• **Task brief**
Please format each nonblank line of the text read from the pages in this listing as a string in a JSON list, one string per line, with the pictures left out.

• **Supplied material**

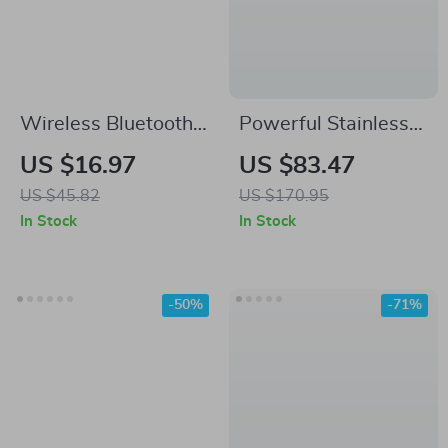
Wireless Bluetooth
Powerful Stainless
Earphones with HD
Steel Wet Dry
US $16.97
US $83.47
Calls and Cool
Vacuum Cleaner
US $45.82
US $170.95
Lighting for Mobile
with Extended
In Stock
In Stock
Phones
Reach
-50%
-71%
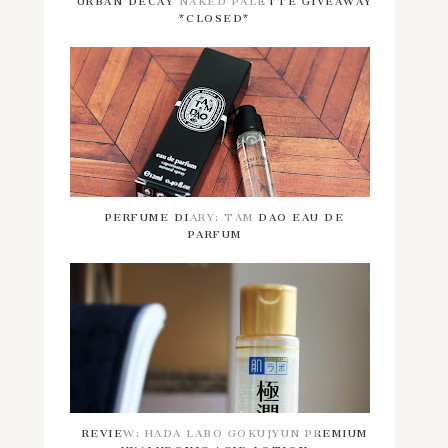
*CLOSED*
PERFUME DIARY: TAM DAO EAU DE
PARFUM
REVIEW: HADA LABO GOKUJYUN PREMIUM
HYALURONIC ACID LOTION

• **Response to this task**
[
  "Wireless Bluetooth",
  "Powerful Stainless",
  "Earphones with HD",
  "Steel Wet Dry",
  "US $16.97",
  "US $83.47",
  "Calls and Cool",
  "Vacuum Cleaner",
  "US $45.82",
  "US $170.95",
  "Lighting for Mobile",
  "with Extended",
  "In Stock",
  "In Stock",
  "Phones",
  "Reach",
  "-50%",
  "-71%",
  "*CLOSED*",
  "PERFUME DIARY: TAM DAO EAU DE",
  "PARFUM",
  "REVIEW: HADA LABO GOKUJYUN PREMIUM",
  "HYALURONIC ACID LOTION"
]